The most pressing threat in Guillermo del Toro’s gothic horror "Crimson Peak" isn’t the ooze-filled cauldrons of dead souls in the basement of the old Victorian mansion, nor the plotting, black-clad sister (Jessica Chastain) who serves a bitterly poisonous tea.
It’s the ever-lurking possibility that, at any moment, the lush, ornate tapestry of del Toro’s film might swallow its performers whole.
It would be a grand death.
"Crimson Peak" is so lovingly wrapped in the stylish trappings of the genre that it’s one of the few movies you could say is worth it purely for the wallpaper.
It stars Mia Wasikowska, Tom Hiddleston and Chastain — a fine trio of actors. But the film’s true above-the-title artists are more properly cinematographer Dan Laustsen, production designer Thomas Sanders and costume designer Kate Hawley, who under the lordly command of del Toro summon an atmosphere gaga with all things gothic.

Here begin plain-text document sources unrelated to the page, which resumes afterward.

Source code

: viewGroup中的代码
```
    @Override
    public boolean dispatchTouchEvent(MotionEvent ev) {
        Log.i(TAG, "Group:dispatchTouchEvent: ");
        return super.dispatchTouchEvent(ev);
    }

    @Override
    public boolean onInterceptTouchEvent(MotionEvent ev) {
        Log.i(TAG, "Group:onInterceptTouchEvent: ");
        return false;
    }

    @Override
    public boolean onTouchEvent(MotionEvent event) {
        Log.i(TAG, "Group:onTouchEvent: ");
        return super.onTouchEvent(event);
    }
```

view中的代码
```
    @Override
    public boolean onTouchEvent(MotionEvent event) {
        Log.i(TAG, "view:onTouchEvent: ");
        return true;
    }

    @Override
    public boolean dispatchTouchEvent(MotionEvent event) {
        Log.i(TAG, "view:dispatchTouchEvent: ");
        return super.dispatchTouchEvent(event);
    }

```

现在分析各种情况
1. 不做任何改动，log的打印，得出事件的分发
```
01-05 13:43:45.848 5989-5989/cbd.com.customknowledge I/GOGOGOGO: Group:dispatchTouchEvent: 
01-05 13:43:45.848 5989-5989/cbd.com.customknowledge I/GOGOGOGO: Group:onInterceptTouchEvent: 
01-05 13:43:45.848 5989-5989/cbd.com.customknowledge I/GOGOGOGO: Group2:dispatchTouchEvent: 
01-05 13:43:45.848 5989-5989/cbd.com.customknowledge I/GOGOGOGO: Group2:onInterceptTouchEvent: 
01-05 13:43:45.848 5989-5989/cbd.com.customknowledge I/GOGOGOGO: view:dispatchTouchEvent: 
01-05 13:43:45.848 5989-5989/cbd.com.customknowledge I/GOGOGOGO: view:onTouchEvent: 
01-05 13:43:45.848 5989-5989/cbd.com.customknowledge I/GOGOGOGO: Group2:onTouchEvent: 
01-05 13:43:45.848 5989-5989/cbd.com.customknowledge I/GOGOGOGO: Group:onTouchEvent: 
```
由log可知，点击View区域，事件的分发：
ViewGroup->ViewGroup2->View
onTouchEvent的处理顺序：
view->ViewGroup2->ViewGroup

"Crimson Peak" casts a spell that fails to hold, but it’s unquestionably the work of a man who loves — I mean, really loves — movies.
It opens with a flashback and a promise from Edith Cushing (Wasikowska) that "ghosts are real." After the death of her mother, she (or at least a ghoulish ghost of her) visits Edith with a frightful warning: "Beware of Crimson Peak." It’s a message that curiously fails to impress.
The setting is turn-of-the-century Buffalo, N.Y., where Edith lives with her father, Carter Cushing (an excellent Jim Beaver). She wants to be a novelist, but her manuscript (a ghost story) is condescendingly rejected, praised only for the feminine "loops" of her penmanship. Advised to write a love story, she pleads that the ghosts are a metaphor for the past.
Such is the tenor of del Toro’s fable, which he wrote with Matthew Robins. You wouldn’t mistake it for Henry James or even for Hitchcock. The exquisite set design is more heightened than the emotions; the grotesques are too beautiful to be too deep.
From England, Thomas Sharpe (the splendid Tom Hiddleston) comes to town with his mysterious sister Lucille (Chastain), in search of a grant for a contraption of his invention to mine the red clay beneath their home. Cushing, an established businessman, quickly rejects Thomas, but Edith doesn’t.
The Sharpes have clearly duplicitous motives, but Edith swoons for Thomas. Just as they’re departing Buffalo, Edith’s father is killed. The scene is a beauty: In the steam and golden light of a morning bathhouse, an unseen assailant sneaks up to Carter and crushes his skull over a sink, leaving blood and water flowing from the cracked porcelain.
Edith and Thomas wed and the three return to the remote Sharpe family manor in England, Allerdale Hall, where the movie moves into its more sedate, predictable house-of-horrors second half. A hole in the roof pours light and autumn leaves down the center, red clay bubbles beneath the floor boards, ghosts lurk in the closets, the bath runs blood red and (horror of horrors) the kitchen could use granite counter tops. It’s a fixer-upper.
The movie settles into a "Notorious"-like plot where Edith is slowly poisoned while unearthing the Sharpe family secrets.
The rich atmosphere of "Crimson Peak" never wanes, but the story does. Having summoned the gothic ghosts, del Toro never fully unleashes them. The director’s dark fantasy masterpiece remains "Pan’s Labyrinth," but his affection for gothic romance is infectious; hopefully he has a Dickens adaptation in him.
As even his last film, the kaiju monster movie "Pacific Rim" proved, there may be no better conjurer of color in movies right now. His dreams, and nightmares, are in technicolor.